Opposed are the California Nurses Association, teamsters, Communications Workers of America, longshoremen, machinists, California School Employees Association, the International Federation of Professional and Technical Engineers and the United Food and Commercial Workers.
Besides the plan’s rickety structure, opponents worry about the costs their members would shoulder on health policies and claim there isn’t enough containment on medical costs.
Also opposing it are the traditional GOP allies: the state Chamber of Commerce, the manufacturers association and the tobacco industry which isn’t real keen on having 12 bits added to the cost of a pack to help pay for a program its detractors say makes Rube Goldberg seem linear.
Passage of the measure the way its written now is in jeopardy.
Kuehl is breaking with her usual two person, two minutes testimony rule and everyone will get to vent their spleen.
“We’re going to give it s really thorough hearing. Let everyone talk about what’s in it and how they feel. There ought to be a public vetting,” Kuehl said last week.
Some factions argue the governor’s decision to embrace term limits is the quid for the pro quo of Perata passing the health care bill, ABX1 1. Others say the governor’s move was reward for Fabian getting the measure through the Assembly.

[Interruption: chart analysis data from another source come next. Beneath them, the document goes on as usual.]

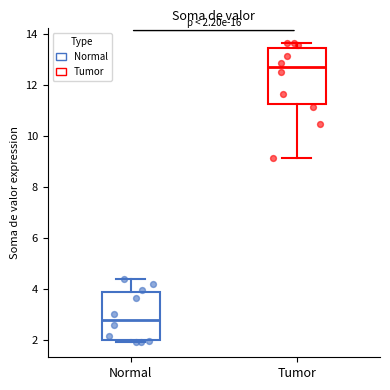

Which box is the tallest, from its lower edge to its upper edge?

Tumor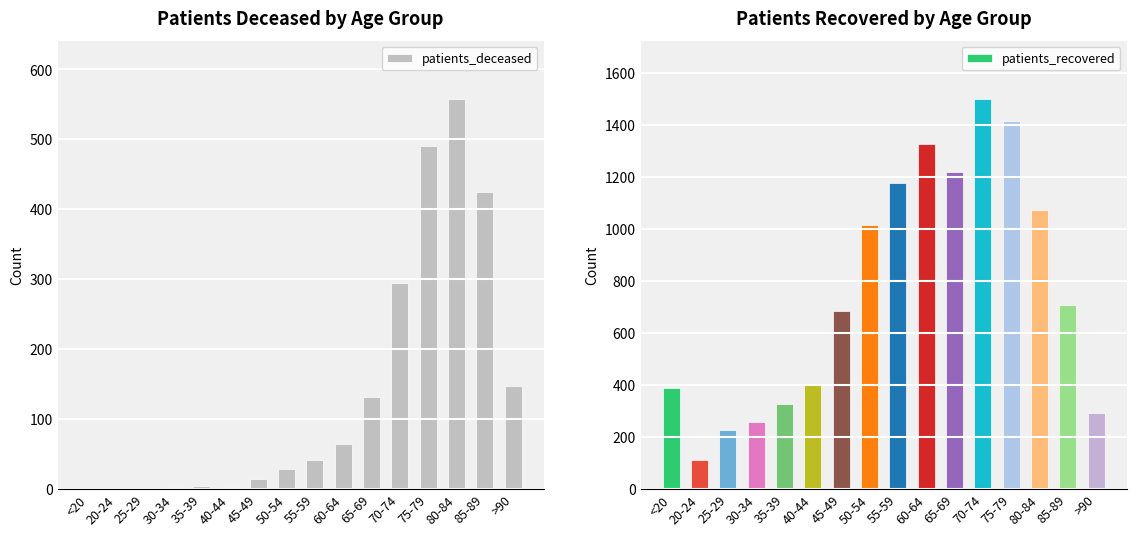

Which series has the largest range (max minus min)?

patients_recovered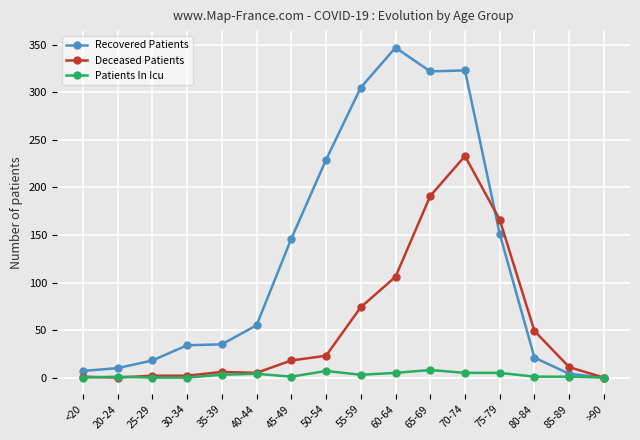

Where is Recovered Patients nearest to the value 173?

75-79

Perata has been wishy-washy on the health care bill, saying a $14.5 billion budget shortfall is a bad time to launch an ambitious $14 billion health care re-tooling. He wants a financial assessment of the health care bill from the Legislative Analyst, who, because she has no choice, is preparing one.
Perata also canceled a press availability Friday morning at which some intrepid reporter doubtless would have queried him on the matter.